The story of the original tree was rediscovered by Urbana Alderman Dennis Roberts, Ward 5, by using sources from the Champaign County Historical Archives during Urbana’s Lincoln Bicentennial Celebration.

The archives featured local newspaper articles that talked about the locally well-known elm tree, according to a news release.

According to the archives, the speech was given during a political rally for John Frémont, the first presidential candidate for the Republican Party.

Prussing said officials were originally trying to locate a pine tree that Lincoln was said to have planted himself after accidentally knocking over another tree near the area.

“We could never track that down and verify it,” Prussing said. “But Dennis Roberts got interested in the history of the trees around here and came across the story of this magnificent elm tree, and he’s the one who spearheaded this.”

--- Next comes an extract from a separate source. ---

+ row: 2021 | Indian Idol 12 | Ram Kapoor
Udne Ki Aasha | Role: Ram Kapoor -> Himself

Roberts said one of the articles he used to determine the location of this tree came from The Daily Illini in 1902 called “The Famous Elm.”

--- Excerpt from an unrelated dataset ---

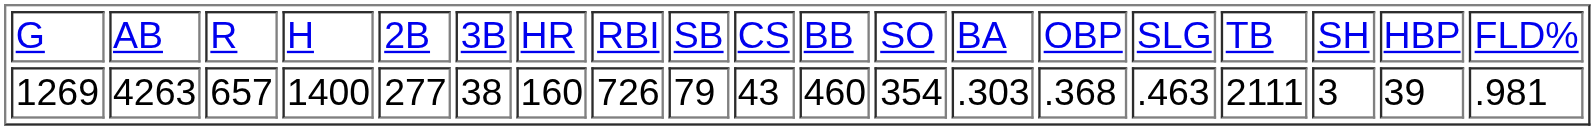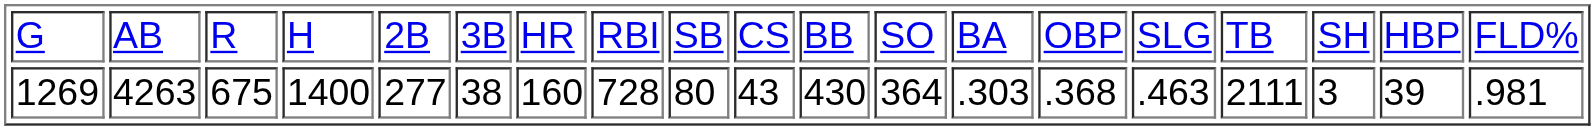1269 | column 3: 657 -> 675
1269 | column 8: 726 -> 728
1269 | column 9: 79 -> 80
1269 | column 11: 460 -> 430
1269 | column 12: 354 -> 364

“‘Possibly some of the University community do not know of the famous elm at only a short distance from our campus’,” Roberts read from the article. “‘The tree is located about two blocks east of the courthouse in Urbana. It is said that beneath the limbs of this huge tree, the Indians first met the whites of this county to draw a treaty of peace. Lincoln, during his frequent visits (to) Urbana, also visited this spot.’”

Roberts said he appreciates everyone who assisted him in uncovering this connection between Urbana and the former president.

“I want to thank the people of the Champaign County Historical Archives for a lot of their help in pinpointing this tree through documentation,” Roberts said.